Task
Rewrite every line of all the items below as one numbered list, leaving out any blank lines.

************

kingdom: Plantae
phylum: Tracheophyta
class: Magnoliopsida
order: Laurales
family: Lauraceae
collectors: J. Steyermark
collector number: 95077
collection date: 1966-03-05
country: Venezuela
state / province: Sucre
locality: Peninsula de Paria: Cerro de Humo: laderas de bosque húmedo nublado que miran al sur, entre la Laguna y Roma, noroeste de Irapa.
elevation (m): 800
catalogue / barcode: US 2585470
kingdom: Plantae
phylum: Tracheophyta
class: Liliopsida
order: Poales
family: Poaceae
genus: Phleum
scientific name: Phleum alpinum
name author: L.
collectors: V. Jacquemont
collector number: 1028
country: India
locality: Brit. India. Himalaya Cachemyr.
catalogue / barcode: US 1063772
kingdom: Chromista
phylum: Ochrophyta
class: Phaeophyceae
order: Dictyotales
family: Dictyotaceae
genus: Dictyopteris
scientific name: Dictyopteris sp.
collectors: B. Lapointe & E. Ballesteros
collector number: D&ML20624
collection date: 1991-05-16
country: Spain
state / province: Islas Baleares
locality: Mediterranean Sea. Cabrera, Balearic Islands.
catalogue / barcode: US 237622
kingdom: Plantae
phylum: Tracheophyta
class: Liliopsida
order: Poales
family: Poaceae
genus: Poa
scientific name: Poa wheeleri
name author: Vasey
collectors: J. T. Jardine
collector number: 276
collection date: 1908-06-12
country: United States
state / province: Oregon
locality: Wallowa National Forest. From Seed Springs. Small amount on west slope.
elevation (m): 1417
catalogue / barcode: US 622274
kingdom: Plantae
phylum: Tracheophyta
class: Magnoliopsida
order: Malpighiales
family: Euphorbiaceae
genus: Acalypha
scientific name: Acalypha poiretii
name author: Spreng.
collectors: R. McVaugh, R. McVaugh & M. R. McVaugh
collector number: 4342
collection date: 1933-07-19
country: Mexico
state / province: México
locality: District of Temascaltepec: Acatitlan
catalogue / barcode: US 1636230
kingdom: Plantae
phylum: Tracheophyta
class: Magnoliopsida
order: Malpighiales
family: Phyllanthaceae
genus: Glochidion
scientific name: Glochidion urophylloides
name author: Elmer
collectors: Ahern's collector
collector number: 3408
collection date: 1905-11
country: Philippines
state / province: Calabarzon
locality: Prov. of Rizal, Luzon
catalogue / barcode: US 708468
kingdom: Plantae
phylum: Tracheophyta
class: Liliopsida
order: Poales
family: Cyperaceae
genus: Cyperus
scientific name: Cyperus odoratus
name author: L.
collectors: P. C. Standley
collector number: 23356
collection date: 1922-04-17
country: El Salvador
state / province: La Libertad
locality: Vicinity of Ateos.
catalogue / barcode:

************

Response to this task
1. kingdom: Plantae
2. phylum: Tracheophyta
3. class: Magnoliopsida
4. order: Laurales
5. family: Lauraceae
6. collectors: J. Steyermark
7. collector number: 95077
8. collection date: 1966-03-05
9. country: Venezuela
10. state / province: Sucre
11. locality: Peninsula de Paria: Cerro de Humo: laderas de bosque húmedo nublado que miran al sur, entre la Laguna y Roma, noroeste de Irapa.
12. elevation (m): 800
13. catalogue / barcode: US 2585470
14. kingdom: Plantae
15. phylum: Tracheophyta
16. class: Liliopsida
17. order: Poales
18. family: Poaceae
19. genus: Phleum
20. scientific name: Phleum alpinum
21. name author: L.
22. collectors: V. Jacquemont
23. collector number: 1028
24. country: India
25. locality: Brit. India. Himalaya Cachemyr.
26. catalogue / barcode: US 1063772
27. kingdom: Chromista
28. phylum: Ochrophyta
29. class: Phaeophyceae
30. order: Dictyotales
31. family: Dictyotaceae
32. genus: Dictyopteris
33. scientific name: Dictyopteris sp.
34. collectors: B. Lapointe & E. Ballesteros
35. collector number: D&ML20624
36. collection date: 1991-05-16
37. country: Spain
38. state / province: Islas Baleares
39. locality: Mediterranean Sea. Cabrera, Balearic Islands.
40. catalogue / barcode: US 237622
41. kingdom: Plantae
42. phylum: Tracheophyta
43. class: Liliopsida
44. order: Poales
45. family: Poaceae
46. genus: Poa
47. scientific name: Poa wheeleri
48. name author: Vasey
49. collectors: J. T. Jardine
50. collector number: 276
51. collection date: 1908-06-12
52. country: United States
53. state / province: Oregon
54. locality: Wallowa National Forest. From Seed Springs. Small amount on west slope.
55. elevation (m): 1417
56. catalogue / barcode: US 622274
57. kingdom: Plantae
58. phylum: Tracheophyta
59. class: Magnoliopsida
60. order: Malpighiales
61. family: Euphorbiaceae
62. genus: Acalypha
63. scientific name: Acalypha poiretii
64. name author: Spreng.
65. collectors: R. McVaugh, R. McVaugh & M. R. McVaugh
66. collector number: 4342
67. collection date: 1933-07-19
68. country: Mexico
69. state / province: México
70. locality: District of Temascaltepec: Acatitlan
71. catalogue / barcode: US 1636230
72. kingdom: Plantae
73. phylum: Tracheophyta
74. class: Magnoliopsida
75. order: Malpighiales
76. family: Phyllanthaceae
77. genus: Glochidion
78. scientific name: Glochidion urophylloides
79. name author: Elmer
80. collectors: Ahern's collector
81. collector number: 3408
82. collection date: 1905-11
83. country: Philippines
84. state / province: Calabarzon
85. locality: Prov. of Rizal, Luzon
86. catalogue / barcode: US 708468
87. kingdom: Plantae
88. phylum: Tracheophyta
89. class: Liliopsida
90. order: Poales
91. family: Cyperaceae
92. genus: Cyperus
93. scientific name: Cyperus odoratus
94. name author: L.
95. collectors: P. C. Standley
96. collector number: 23356
97. collection date: 1922-04-17
98. country: El Salvador
99. state / province: La Libertad
100. locality: Vicinity of Ateos.
101. catalogue / barcode:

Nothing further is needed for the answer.